ロシアが侵攻するウクライナでは、東部ドンバス地域の拠点で戦闘が行われ、年の瀬に入っても、東部での主導権を握るため双方が一進一退の攻防を続けているとみられます。
ウクライナ軍は29日午前、ロシアによるミサイルなどが各地に飛来しているとして、国民に対し、安全な場所に避難するよう呼びかけています。
ウクライナ軍のザルジニー総司令官はSNSに「けさ、侵略者はわれわれのエネルギーのインフラ施設に向けて空と海から巡航ミサイルを69発、発射し、このうち54発を迎撃した」と投稿しました。
NHKの取材班がいる首都キーウ市内のホテルでも爆発音のような音が断続的に聞こえました。ウクライナでは29日、朝から全土に防空警報が出されています。

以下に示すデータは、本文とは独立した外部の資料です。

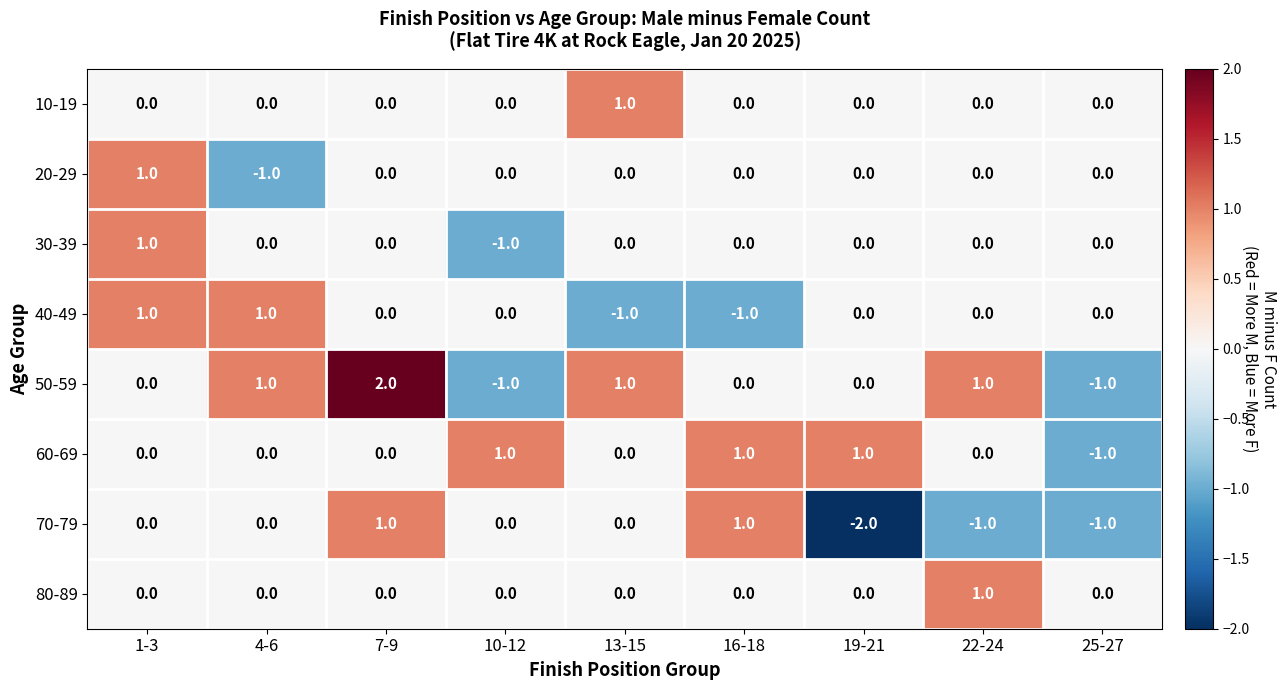

Which series has the widest spread of values?

50-59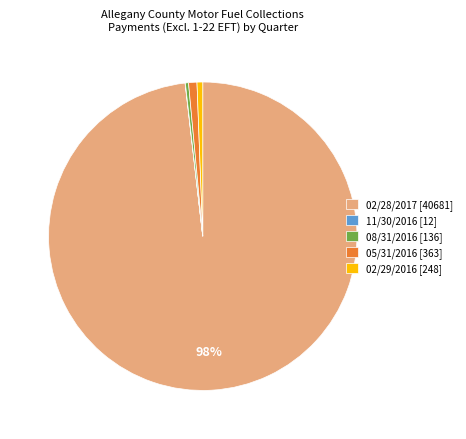

Is there any slice that represents more than half of the pie?

Yes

また、ロシア軍は東部ドンバス地域の掌握をねらい攻撃を続けていて、このうちドネツク州でウクライナ側の拠点の一つ、バフムトをめぐり、軍の部隊に加え民間軍事会社のワグネルの戦闘員も投入し激しい攻撃を仕掛けています。
これに対しウクライナ側は徹底抗戦し、今月20日、ゼレンスキー大統領がバフムトを訪問したほか、28日までに国防省の情報総局トップ、ブダノフ局長もバフムトを視察したことをSNSで明らかにしました。
アメリカのシンクタンク「戦争研究所」は28日、バフムトではロシア側の進軍が停滞し、ウクライナの高官が次々と訪問しているとして、ロシアの攻勢は山を越え作戦の一時停止などが余儀なくされる可能性があるとする分析を示しました。
そして「バフムトでロシア側が重要な進展をもたらす可能性は非常に低い」と指摘しています。
一方、ドンバス地域の奪還を目指すウクライナ軍はもう1つの州、東部ルハンシク州で、ロシアに支配され補給の拠点となっている要衝クレミンナの解放に向けて攻勢を強めています。
これに対し、イギリス国防省は28日、ロシア軍がクレミンナ周辺での軍備を増強していると指摘しました。
また、シンクタンク「戦争研究所」も「ロシア軍は南部ヘルソン州で活動していた空てい部隊をルハンシク州に再配備したようだ」として、精鋭部隊を展開させたとしています。
年の瀬に入ってもロシアとウクライナは、東部ドンバス地域での主導権を握るため一進一退の攻防を続けているとみられます。